Use trigger_deploy, and immediately follow up with list_deployments. You get confirmation of the run and the status update without leaving your chat.
When to use Railway MCP
You should use this MCP if your primary workflow involves managing the state or configuration of live cloud infrastructure—things like deployments, services, or environment variables. If you need to check 'what is running' or 'did that code actually make it live,' this toolset is mandatory. However, don't use this if your goal is pure application logic development; if you just want to write a new feature or refactor existing code without deploying it, stick to your usual coding tools. If you need data from an external source—say, fetching customer records from a CRM—this MCP won't help; you'll need a different connection type.

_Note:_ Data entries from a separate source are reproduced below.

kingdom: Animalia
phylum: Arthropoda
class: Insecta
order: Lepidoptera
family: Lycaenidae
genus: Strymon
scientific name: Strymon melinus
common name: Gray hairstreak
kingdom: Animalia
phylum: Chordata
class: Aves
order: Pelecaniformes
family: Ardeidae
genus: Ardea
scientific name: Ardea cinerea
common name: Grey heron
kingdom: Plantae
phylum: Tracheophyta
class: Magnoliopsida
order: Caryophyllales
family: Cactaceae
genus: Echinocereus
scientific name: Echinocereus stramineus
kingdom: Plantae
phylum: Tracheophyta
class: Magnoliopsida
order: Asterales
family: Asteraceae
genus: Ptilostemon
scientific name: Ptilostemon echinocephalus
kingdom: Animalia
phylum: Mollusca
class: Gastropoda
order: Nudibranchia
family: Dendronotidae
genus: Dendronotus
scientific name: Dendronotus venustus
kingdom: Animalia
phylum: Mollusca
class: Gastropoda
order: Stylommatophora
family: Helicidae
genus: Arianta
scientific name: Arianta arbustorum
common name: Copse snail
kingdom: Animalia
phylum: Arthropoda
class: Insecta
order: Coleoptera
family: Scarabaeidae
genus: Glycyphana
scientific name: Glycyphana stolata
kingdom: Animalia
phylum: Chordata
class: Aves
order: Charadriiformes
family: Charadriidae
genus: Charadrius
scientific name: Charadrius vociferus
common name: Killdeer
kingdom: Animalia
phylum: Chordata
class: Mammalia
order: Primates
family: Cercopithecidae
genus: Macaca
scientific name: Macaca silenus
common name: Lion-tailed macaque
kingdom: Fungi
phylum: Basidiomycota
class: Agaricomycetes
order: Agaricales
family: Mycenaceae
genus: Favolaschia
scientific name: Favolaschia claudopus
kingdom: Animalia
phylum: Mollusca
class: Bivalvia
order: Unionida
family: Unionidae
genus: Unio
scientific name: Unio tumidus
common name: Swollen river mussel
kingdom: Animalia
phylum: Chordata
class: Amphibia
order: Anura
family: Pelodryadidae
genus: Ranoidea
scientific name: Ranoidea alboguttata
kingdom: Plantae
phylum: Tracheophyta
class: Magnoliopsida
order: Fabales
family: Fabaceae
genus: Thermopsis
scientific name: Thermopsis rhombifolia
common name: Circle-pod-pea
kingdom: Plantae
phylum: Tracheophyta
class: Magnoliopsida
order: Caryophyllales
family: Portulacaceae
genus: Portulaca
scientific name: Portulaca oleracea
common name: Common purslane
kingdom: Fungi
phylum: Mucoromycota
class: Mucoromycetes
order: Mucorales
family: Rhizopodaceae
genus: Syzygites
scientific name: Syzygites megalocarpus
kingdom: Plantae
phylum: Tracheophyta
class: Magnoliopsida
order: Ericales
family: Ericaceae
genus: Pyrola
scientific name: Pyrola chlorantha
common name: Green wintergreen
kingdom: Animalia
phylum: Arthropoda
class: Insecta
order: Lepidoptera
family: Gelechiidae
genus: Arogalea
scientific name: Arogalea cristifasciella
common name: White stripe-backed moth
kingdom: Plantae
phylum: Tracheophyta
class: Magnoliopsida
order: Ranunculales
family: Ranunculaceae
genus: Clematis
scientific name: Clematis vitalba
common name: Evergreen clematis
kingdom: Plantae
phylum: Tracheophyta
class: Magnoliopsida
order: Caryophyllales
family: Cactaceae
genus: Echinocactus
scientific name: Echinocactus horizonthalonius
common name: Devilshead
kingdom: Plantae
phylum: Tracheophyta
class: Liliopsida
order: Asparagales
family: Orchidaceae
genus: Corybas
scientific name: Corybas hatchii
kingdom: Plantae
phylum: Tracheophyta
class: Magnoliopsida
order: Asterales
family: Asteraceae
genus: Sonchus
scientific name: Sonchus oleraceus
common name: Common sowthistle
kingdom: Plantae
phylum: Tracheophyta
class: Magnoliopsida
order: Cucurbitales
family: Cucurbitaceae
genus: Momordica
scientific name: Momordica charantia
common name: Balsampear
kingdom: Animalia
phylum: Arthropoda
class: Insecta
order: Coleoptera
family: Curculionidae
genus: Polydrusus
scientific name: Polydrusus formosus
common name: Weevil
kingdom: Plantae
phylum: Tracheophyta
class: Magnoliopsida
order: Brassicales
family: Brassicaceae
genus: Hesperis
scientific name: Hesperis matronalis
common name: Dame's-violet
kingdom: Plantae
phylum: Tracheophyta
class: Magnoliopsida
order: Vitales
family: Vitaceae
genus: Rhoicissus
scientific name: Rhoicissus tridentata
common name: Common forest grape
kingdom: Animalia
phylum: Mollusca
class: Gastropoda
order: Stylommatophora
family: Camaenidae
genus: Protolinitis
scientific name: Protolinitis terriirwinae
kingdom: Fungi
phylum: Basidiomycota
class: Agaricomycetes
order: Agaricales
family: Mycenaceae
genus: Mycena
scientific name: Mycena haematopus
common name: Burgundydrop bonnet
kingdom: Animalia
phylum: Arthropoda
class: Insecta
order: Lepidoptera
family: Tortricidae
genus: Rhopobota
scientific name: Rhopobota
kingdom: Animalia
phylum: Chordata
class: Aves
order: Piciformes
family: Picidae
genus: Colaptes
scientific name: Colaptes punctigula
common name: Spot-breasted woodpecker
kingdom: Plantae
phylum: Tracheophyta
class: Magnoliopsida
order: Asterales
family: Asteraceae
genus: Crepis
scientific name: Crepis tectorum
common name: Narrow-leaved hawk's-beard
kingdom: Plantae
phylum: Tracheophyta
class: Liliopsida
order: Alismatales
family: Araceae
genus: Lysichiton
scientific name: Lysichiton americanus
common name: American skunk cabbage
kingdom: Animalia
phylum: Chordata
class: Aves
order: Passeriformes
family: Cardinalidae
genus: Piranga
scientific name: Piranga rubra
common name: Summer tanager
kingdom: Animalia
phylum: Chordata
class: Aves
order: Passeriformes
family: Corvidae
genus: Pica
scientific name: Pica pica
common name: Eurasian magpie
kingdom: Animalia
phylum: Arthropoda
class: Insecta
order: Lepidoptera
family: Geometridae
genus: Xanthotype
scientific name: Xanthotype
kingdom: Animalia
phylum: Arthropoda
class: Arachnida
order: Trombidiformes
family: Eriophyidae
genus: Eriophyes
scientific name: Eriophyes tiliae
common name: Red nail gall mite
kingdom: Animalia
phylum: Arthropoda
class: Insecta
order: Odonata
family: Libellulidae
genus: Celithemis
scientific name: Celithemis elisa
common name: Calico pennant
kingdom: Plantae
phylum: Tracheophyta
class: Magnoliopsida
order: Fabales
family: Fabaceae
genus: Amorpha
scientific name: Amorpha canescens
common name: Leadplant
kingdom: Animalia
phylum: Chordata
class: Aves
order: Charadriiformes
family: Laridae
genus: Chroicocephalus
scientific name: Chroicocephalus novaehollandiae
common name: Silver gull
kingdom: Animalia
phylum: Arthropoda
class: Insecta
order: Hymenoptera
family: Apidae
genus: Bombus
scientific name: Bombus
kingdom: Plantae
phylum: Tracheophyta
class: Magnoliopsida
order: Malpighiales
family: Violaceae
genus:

Use this when the problem is 'How do I programmatically audit or change my infrastructure?' Don't use it if the problem is 'I need to write an email.'
Frequently asked questions about Railway MCP
How do I use Railway MCP to see all my projects? +
You run the list_projects tool. This tells you every project linked to your account, which is a great first step before working on any single service.
Can I restart a service using the Railway MCP? If so, how? +
Yes, use the restart_service tool. Just provide the name of the running service instance, and the agent handles cycling its containers for you.
What if my latest deployment failed? Should I use list_deployments? +
Absolutely. Use list_deployments. This tool gives you a full timeline of build attempts and provides key details about where the rollout stopped, helping pinpoint the failure point.
Does Railway MCP let me change environment variables? +
Yes, it allows management via list_variables. You can check what values are currently set for a service instance before making any changes.
Is the delete_project action irreversible with the Railway MCP? +
The listing specifies that delete_project is an irreversible action, so always confirm you're deleting the correct project before running it.